= Instructions to follow =
Taking the data below line by line, count those that include the word "elecciones" and report the number alone.

(Exercise materials begins)

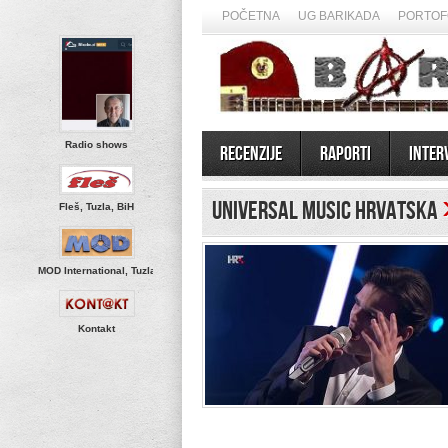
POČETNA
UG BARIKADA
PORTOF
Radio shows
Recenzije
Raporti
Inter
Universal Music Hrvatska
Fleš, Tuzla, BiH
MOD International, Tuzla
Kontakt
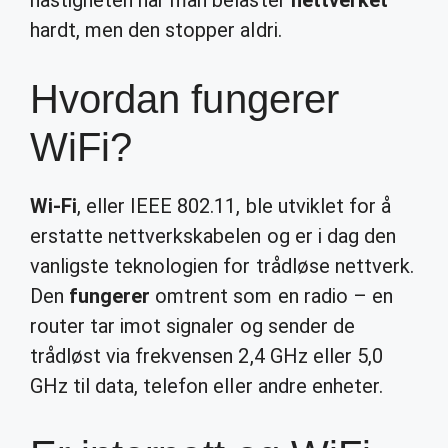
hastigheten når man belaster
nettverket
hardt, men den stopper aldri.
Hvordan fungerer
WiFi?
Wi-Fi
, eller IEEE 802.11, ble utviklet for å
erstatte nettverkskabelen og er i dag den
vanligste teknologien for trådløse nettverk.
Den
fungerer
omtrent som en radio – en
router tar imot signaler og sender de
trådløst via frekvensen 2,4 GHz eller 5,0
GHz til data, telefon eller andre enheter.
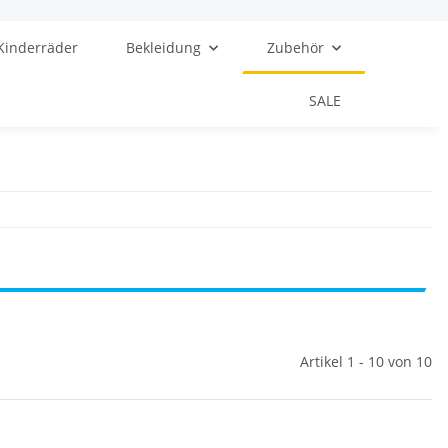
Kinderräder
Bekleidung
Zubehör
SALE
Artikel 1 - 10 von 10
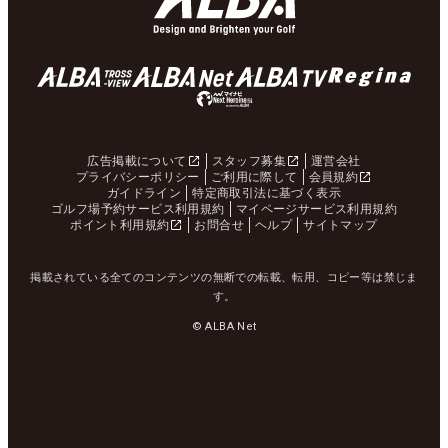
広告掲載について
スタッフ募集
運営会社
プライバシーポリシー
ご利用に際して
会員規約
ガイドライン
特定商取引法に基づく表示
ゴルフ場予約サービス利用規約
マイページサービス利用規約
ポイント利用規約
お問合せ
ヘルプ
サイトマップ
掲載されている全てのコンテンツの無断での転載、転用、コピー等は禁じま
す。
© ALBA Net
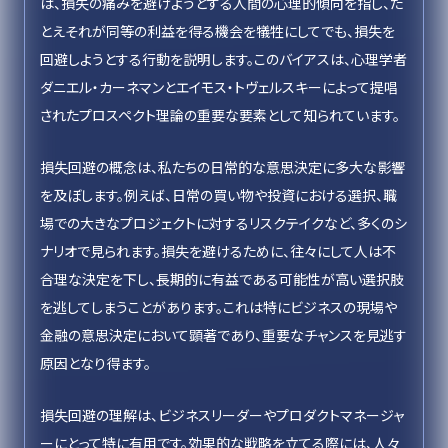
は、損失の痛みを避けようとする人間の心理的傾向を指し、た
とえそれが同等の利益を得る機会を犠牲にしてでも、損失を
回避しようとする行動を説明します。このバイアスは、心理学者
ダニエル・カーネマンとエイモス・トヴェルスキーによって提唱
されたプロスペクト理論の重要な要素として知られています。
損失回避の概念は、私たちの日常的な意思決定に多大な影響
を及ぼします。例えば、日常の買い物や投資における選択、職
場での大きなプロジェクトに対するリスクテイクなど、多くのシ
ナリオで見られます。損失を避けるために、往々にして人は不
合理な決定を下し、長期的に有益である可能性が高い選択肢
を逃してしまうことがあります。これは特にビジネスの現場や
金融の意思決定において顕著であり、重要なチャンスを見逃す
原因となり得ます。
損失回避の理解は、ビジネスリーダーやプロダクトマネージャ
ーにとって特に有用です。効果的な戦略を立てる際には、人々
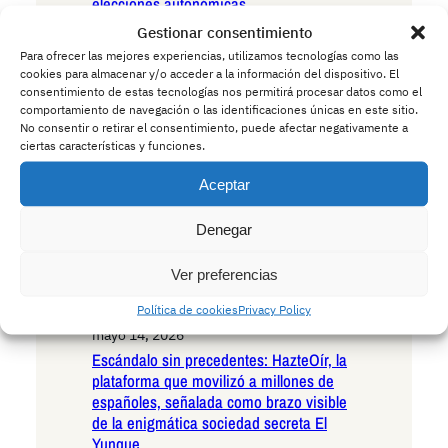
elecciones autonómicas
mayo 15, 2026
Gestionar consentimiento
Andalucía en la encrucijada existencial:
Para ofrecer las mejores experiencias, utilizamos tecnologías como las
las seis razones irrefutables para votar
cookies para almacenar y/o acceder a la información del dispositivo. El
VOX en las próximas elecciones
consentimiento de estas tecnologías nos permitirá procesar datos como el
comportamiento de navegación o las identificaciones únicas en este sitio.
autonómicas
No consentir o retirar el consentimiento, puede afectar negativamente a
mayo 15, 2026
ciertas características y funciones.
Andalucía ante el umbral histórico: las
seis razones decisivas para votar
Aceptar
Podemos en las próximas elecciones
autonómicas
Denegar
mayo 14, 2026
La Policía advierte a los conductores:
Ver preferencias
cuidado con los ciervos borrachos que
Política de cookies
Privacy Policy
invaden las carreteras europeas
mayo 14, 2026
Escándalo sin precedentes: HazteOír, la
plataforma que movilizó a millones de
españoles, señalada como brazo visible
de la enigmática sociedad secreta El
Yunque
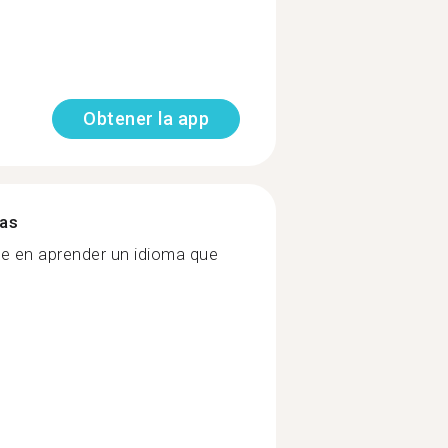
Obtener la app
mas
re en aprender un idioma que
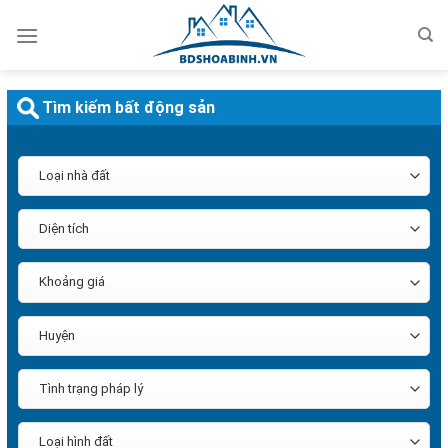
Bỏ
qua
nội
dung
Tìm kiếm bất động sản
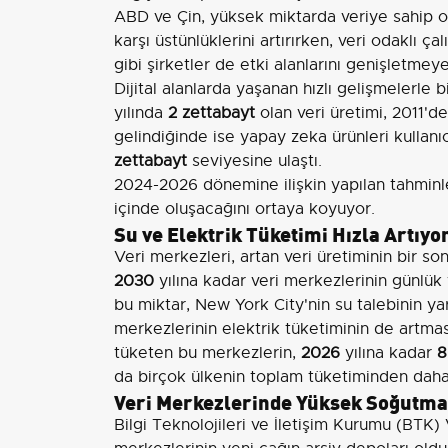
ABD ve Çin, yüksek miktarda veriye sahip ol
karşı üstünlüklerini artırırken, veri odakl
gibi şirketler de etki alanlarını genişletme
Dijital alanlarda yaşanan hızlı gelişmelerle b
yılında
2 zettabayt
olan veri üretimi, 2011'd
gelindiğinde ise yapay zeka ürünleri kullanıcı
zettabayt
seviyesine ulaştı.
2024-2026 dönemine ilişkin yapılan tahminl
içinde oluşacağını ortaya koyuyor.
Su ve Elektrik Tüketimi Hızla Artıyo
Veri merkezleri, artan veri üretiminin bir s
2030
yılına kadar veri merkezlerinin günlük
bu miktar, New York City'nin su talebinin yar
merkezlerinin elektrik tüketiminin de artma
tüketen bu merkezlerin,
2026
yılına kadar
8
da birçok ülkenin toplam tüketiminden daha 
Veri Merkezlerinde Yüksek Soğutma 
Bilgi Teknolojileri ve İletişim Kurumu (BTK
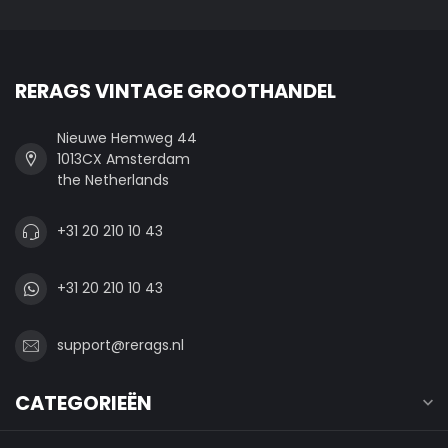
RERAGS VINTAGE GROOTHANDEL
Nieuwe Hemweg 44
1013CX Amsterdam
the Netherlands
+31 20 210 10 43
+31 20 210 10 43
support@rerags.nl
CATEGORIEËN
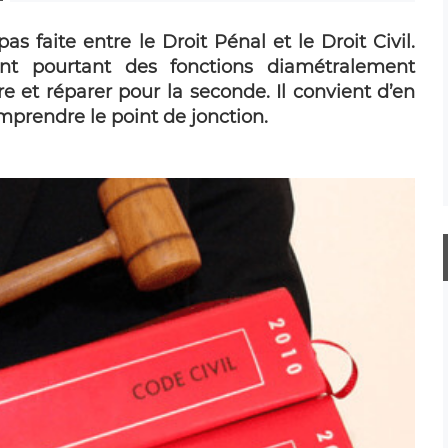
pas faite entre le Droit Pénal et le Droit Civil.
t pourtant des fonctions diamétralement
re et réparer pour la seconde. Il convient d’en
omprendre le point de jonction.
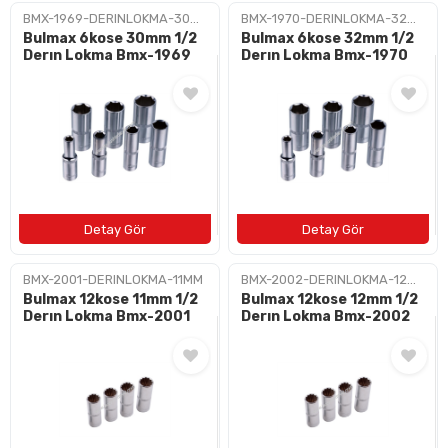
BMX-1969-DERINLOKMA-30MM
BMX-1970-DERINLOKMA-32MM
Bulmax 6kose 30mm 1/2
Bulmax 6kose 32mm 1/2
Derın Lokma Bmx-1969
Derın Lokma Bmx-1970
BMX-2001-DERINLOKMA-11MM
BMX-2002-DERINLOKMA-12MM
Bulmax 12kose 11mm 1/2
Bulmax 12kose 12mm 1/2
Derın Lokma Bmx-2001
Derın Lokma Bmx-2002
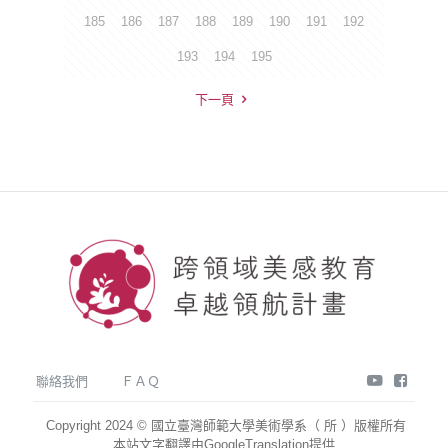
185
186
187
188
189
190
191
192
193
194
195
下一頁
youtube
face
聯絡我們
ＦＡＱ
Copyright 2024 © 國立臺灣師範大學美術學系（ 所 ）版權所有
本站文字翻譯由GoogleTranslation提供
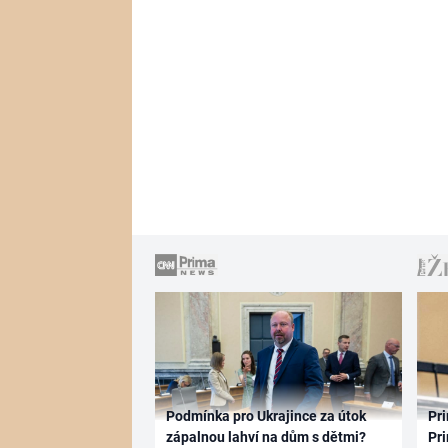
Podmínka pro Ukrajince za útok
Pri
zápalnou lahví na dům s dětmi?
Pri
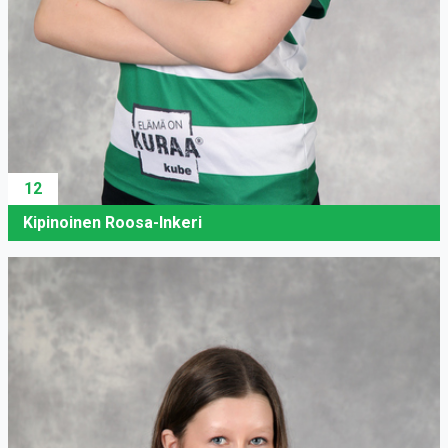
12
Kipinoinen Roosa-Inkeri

(Exercise materials ends)

= Answer box =
3